Margaritte-Jeannin P, Babron M C, Génin E, Eichenbaum-Voline S, Clerget-Darpoux F
Genetic Epidemiology Research Unit, INSERM U155, Paris, France.
Genet Epidemiol. 1997;14(6):669-74. doi: 10.1002/(SICI)1098-2272(1997)14:6<669::AID-GEPI20>3.0.CO;2-N.
In the first part of our study we tested linkage with chromosome 18 markers in a sample of bipolar I sib pairs. We did not obtain evidence for linkage but showed that we could not exclude the presence of a disease locus (having even a non-negligible effect). The limitation of the sib-pair sample size, and consequently of the conclusions, was a result of our care in assuring that the linkage analysis was free of possible errors in the marker allele frequencies. In the second part, we illustrated the possible impact of such heterogeneity in a single data set when applying the multipoint (APM) method. An Amish pedigree included in the study of Berrettini et al. was analyzed under two sets of marker allele frequencies. One set corresponds to estimates from the entire data set and the second to estimates from the Amish pedigree only. Very different values for the APM statistics were obtained. Although the real frequencies are unknown for this family belonging to an isolated population, this example illustrates that heterogeneity in the populations from which familial data are collected may artificially increase evidence for linkage and hinder interpretation of the analysis.
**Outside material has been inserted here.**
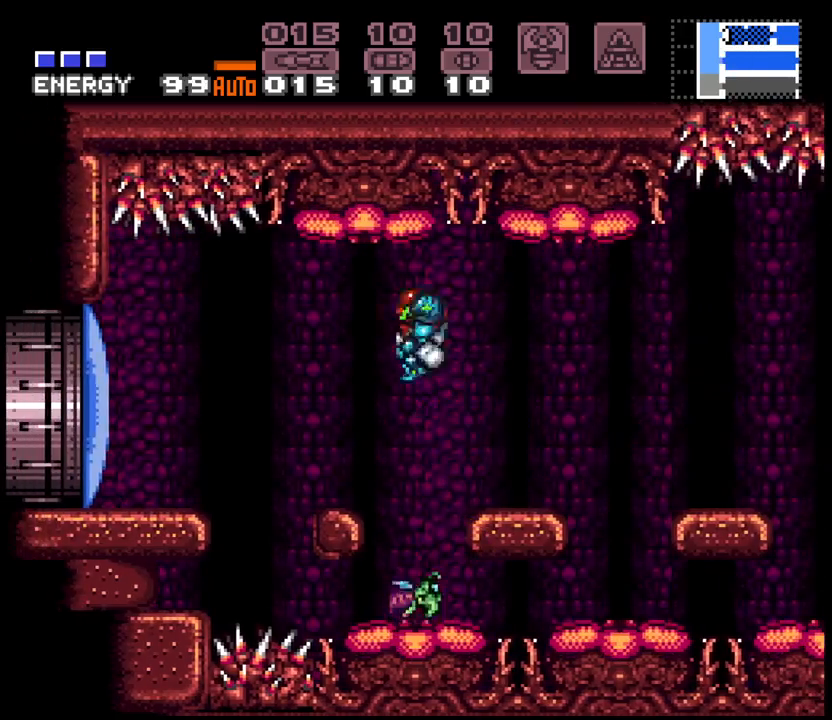
{"dt_ms": 500, "buttons": [], "events": [[17, "B", "up"], [333, "A", "up"], [333, "DPAD_LEFT", "up"]]}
在我们研究的第一部分,我们在一组双相I型同胞对样本中测试了与18号染色体标记的连锁关系。我们没有获得连锁的证据,但表明我们不能排除疾病位点的存在(甚至具有不可忽略的效应)。同胞对样本量的限制以及由此得出的结论,是由于我们谨慎确保连锁分析不存在标记等位基因频率的可能误差。在第二部分,我们阐述了在应用多点(APM)方法时,这种异质性在单个数据集中可能产生的影响。对包含在贝雷蒂尼等人研究中的一个阿米什家系,在两组标记等位基因频率下进行了分析。一组对应于整个数据集的估计值,另一组仅对应于阿米什家系的估计值。获得了非常不同的APM统计值。尽管对于这个属于隔离群体的家族来说,真实频率是未知的,但这个例子说明,收集家族数据的群体中的异质性可能会人为增加连锁证据,并阻碍分析的解释。